> **ASSIGNMENT**
Reproduce the text of the records below word for word, omitting the pictures.

|---|

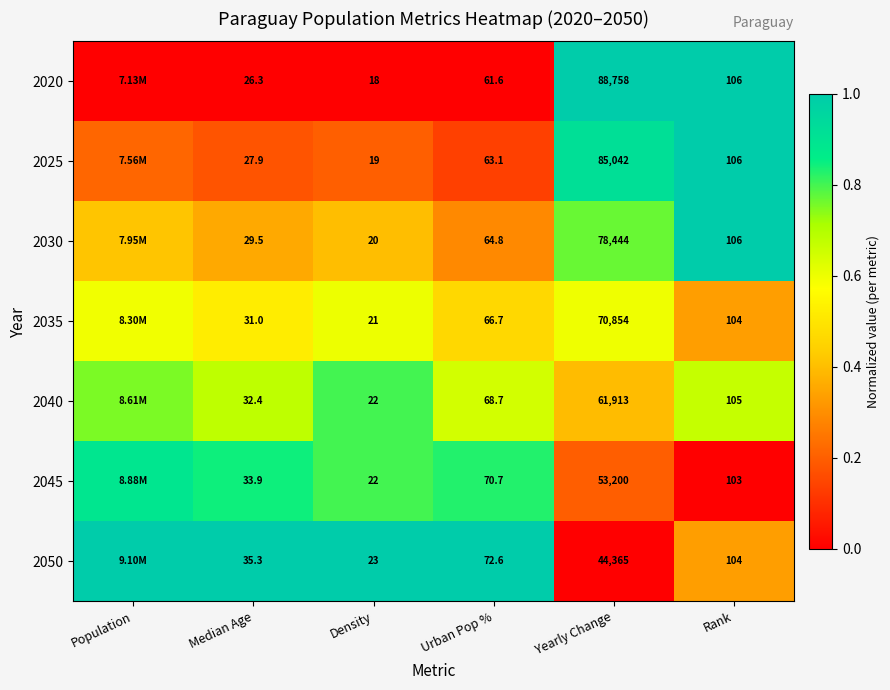

Is the value of 2035 at Urban Pop % greater than the value of 2050 at Density?

Yes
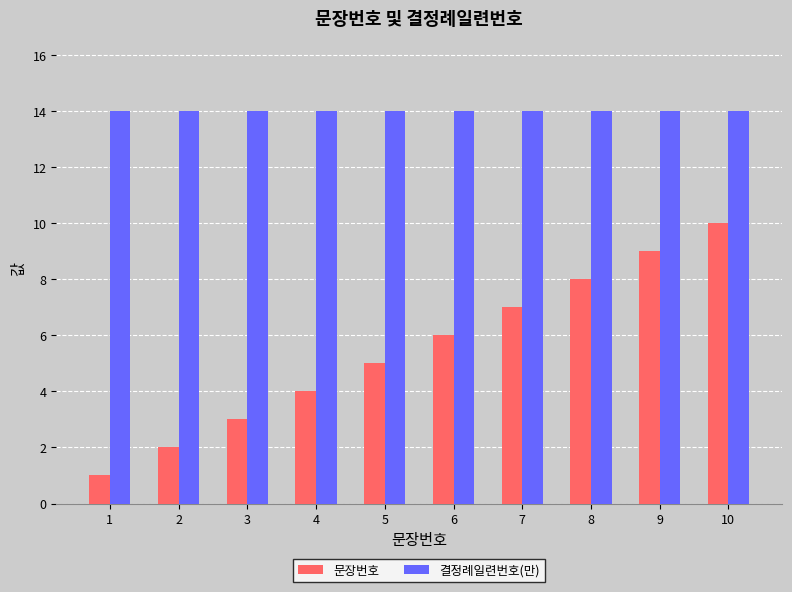

What is the value of the 문장번호 bar at the 7th from the left?

7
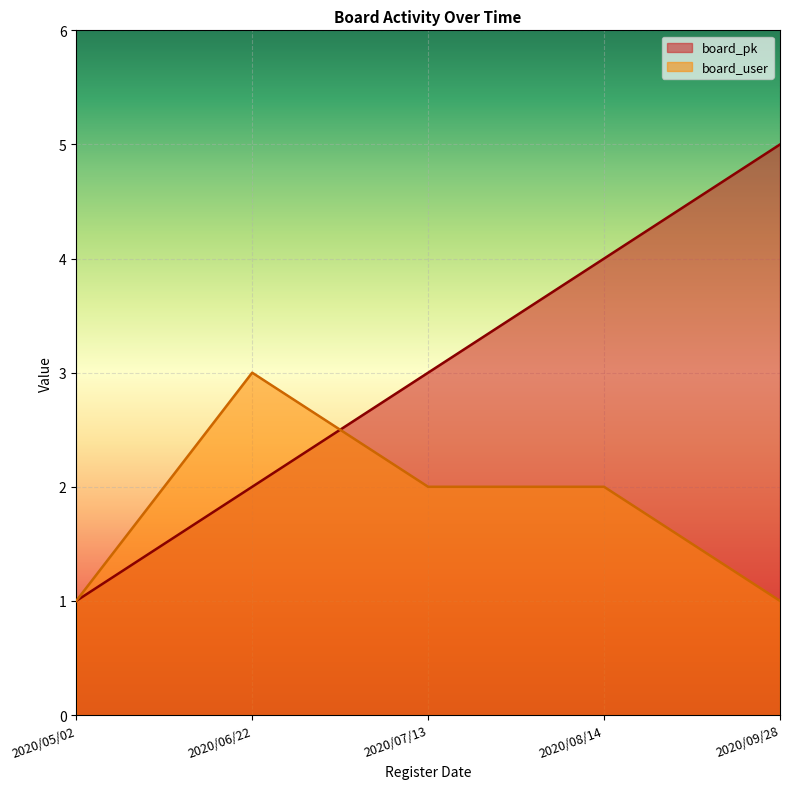

What is the greatest value displayed?

5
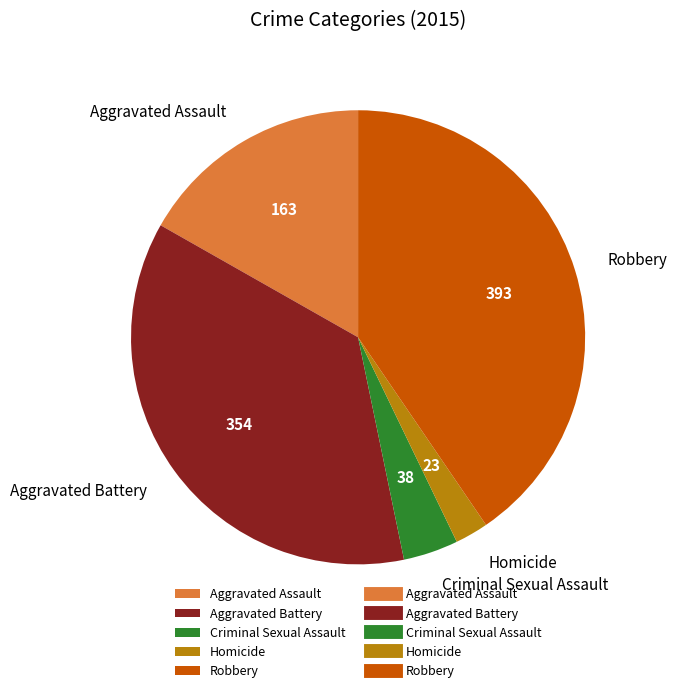

True or false: Aggravated Battery accounts for 42% of the total.

False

|---|

> **EXERCISE RESPONSE**
Is the value of 2035 at Urban Pop % greater than the value of 2050 at Density?

Yes

What is the value of the 문장번호 bar at the 7th from the left?

7

What is the greatest value displayed?

5

True or false: Aggravated Battery accounts for 42% of the total.

False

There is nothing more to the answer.